Prepare state space trajectories for a lexical analysis.

In [1]:
%load_ext autoreload
%autoreload 2

In [2]:
import os
os.environ["CUDA_VISIBLE_DEVICES"] = ""

In [3]:
from collections import Counter, defaultdict
import itertools
import json
from pathlib import Path
import pickle
from typing import Any

import datasets
import numpy as np
import pandas as pd
import seaborn as sns
from sklearn.linear_model import RidgeCV
from sklearn.model_selection import train_test_split, cross_val_score
import torch
import transformers
from tqdm.auto import tqdm

from src.analysis.state_space import StateSpaceAnalysisSpec

In [4]:
# use a word-level equivalence dataset regardless of model, so that we can look up cohort facts
equiv_dataset_path = "data/timit_equiv_phoneme_within_word_prefix_6_1.pkl"
timit_corpus_path = "data/timit_phonemes"
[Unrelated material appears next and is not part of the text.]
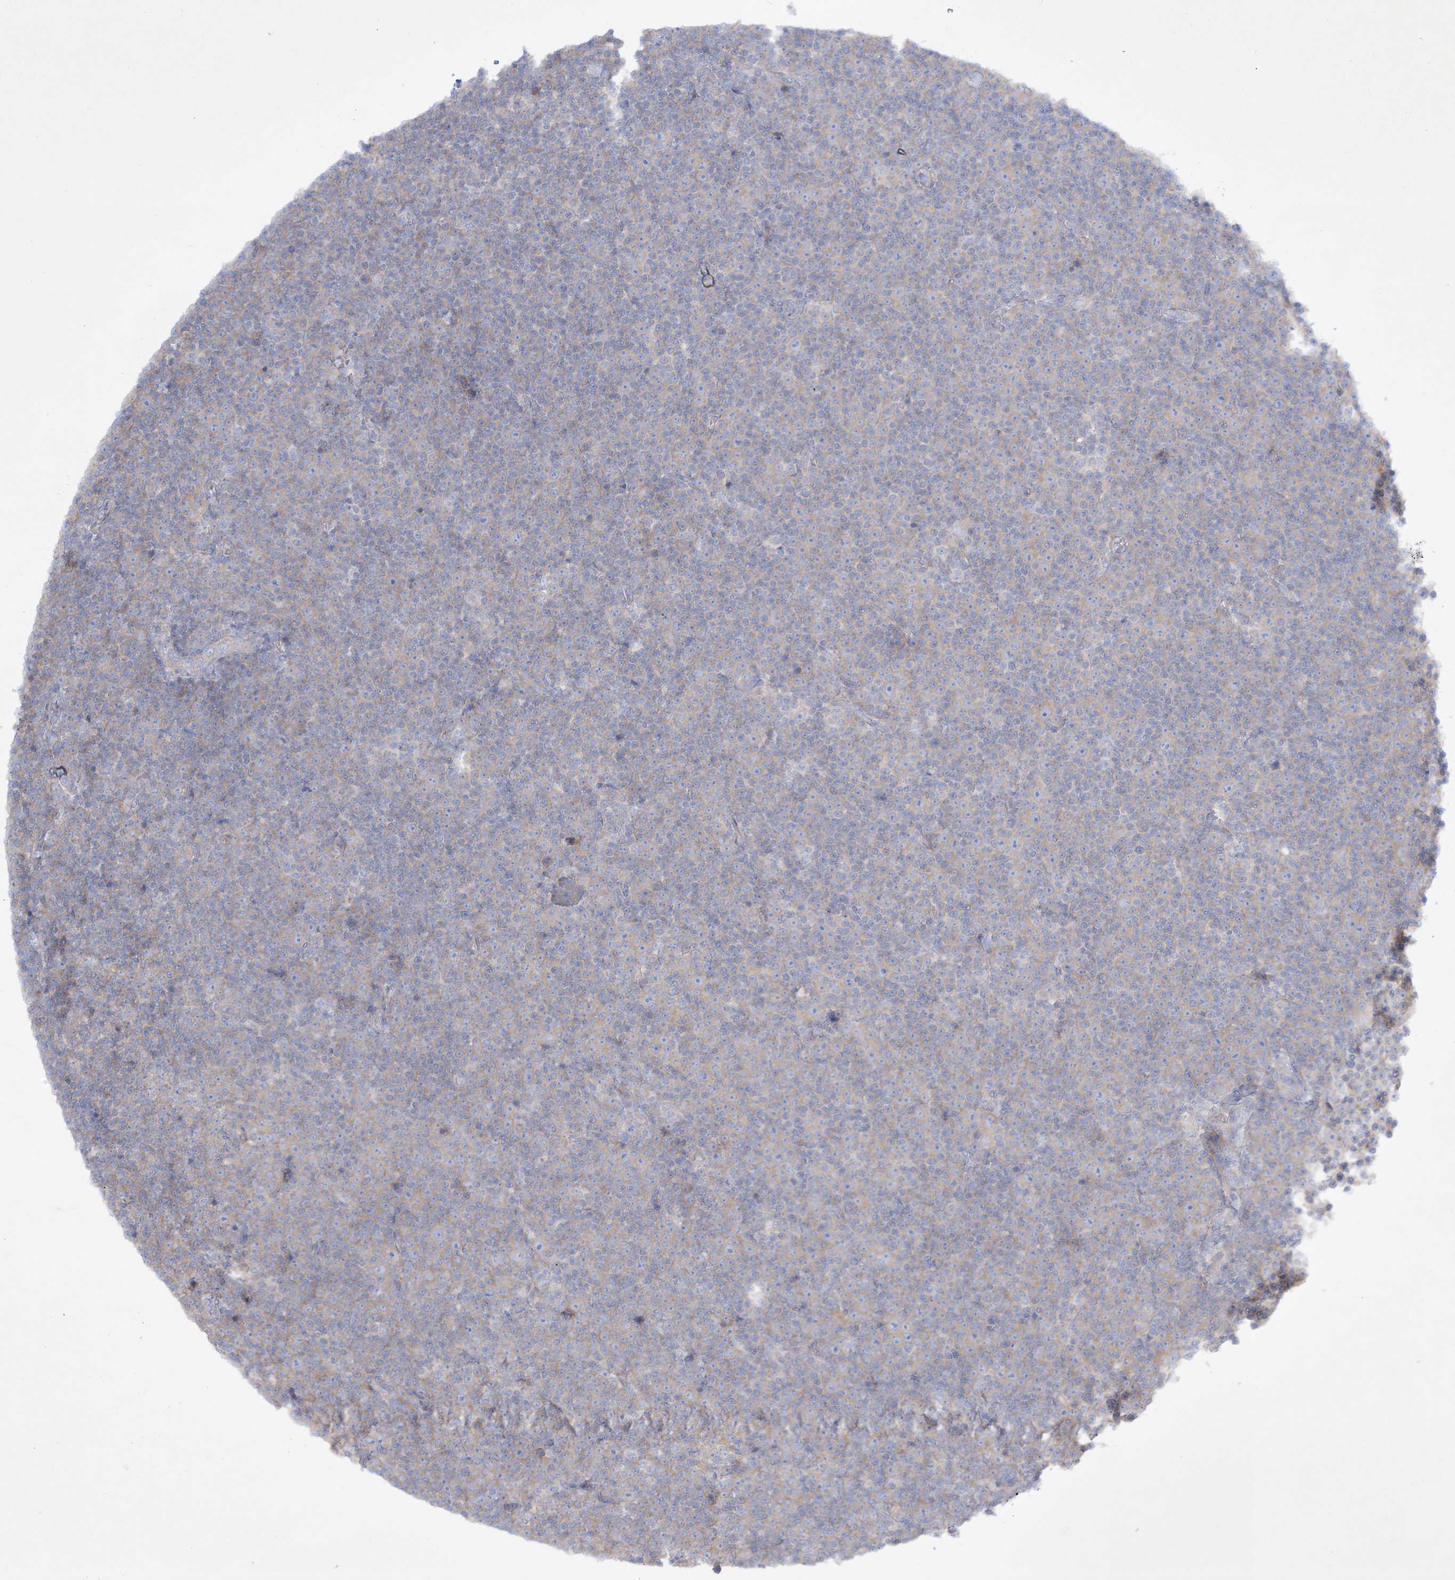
{"staining": {"intensity": "negative", "quantity": "none", "location": "none"}, "tissue": "lymphoma", "cell_type": "Tumor cells", "image_type": "cancer", "snomed": [{"axis": "morphology", "description": "Malignant lymphoma, non-Hodgkin's type, Low grade"}, {"axis": "topography", "description": "Lymph node"}], "caption": "An immunohistochemistry micrograph of low-grade malignant lymphoma, non-Hodgkin's type is shown. There is no staining in tumor cells of low-grade malignant lymphoma, non-Hodgkin's type.", "gene": "FARSB", "patient": {"sex": "female", "age": 67}}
out = "out/state_space_specs/all_words.pkl"

In [5]:
with open(equiv_dataset_path, "rb") as f:
    equiv_dataset = pickle.load(f)

In [6]:
timit_corpus = datasets.load_from_disk(timit_corpus_path)

In [7]:
assert all(type(label) == tuple for label in equiv_dataset.class_labels), "Assumes dataset with word prefix labels"

## Prepare cohort data

In [8]:
equiv_frames_by_item = equiv_dataset.hidden_state_dataset.frames_by_item

In [9]:
frame_spans_by_word = defaultdict(list)

def process_item(item, idx):
    # How many frames do we have stored for this item?
    start_frame, stop_frame = equiv_frames_by_item[idx]
    num_frames = stop_frame - start_frame

    compression_ratio = num_frames / len(item["input_values"])
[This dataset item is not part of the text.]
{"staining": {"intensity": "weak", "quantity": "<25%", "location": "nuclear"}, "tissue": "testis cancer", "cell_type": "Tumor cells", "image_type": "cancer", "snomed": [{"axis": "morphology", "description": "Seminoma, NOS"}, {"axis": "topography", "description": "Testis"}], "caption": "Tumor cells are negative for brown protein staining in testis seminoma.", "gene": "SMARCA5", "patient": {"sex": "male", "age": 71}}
    for start, stop, word in zip(item["word_detail"]["start"],
                                 item["word_detail"]["stop"],
                                 item["word_detail"]["utterance"]):
        word_start_frame = start_frame + int(start * compression_ratio)
        word_stop_frame = start_frame + int(stop * compression_ratio)

        frame_spans_by_word[word].append((word_start_frame, word_stop_frame))
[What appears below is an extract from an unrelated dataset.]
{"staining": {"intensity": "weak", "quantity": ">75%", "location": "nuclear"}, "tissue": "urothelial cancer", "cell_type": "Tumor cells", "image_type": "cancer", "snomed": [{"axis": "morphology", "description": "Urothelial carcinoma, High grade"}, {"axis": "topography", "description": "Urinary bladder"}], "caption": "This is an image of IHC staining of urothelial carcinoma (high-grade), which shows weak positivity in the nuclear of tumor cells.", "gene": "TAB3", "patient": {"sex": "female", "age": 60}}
timit_corpus["train"].map(process_item, with_indices=True)
None

Map:   0%|          | 0/4620 [00:00<?, ? examples/s]

In [10]:
# Sanity check: we should have Q assignments for the final frame
Q_assignments = {word: [equiv_dataset.Q[end].item() for start, end in spans]
                 for word, spans in frame_spans_by_word.items()}

In [11]:
Q_assignments_flat = np.array(list(itertools.chain.from_iterable(Q_assignments.values())))
(Q_assignments_flat >= 0).mean()

0.7989657076869007

In [12]:
words = list(frame_spans_by_word.keys())
spans = list(frame_spans_by_word.values())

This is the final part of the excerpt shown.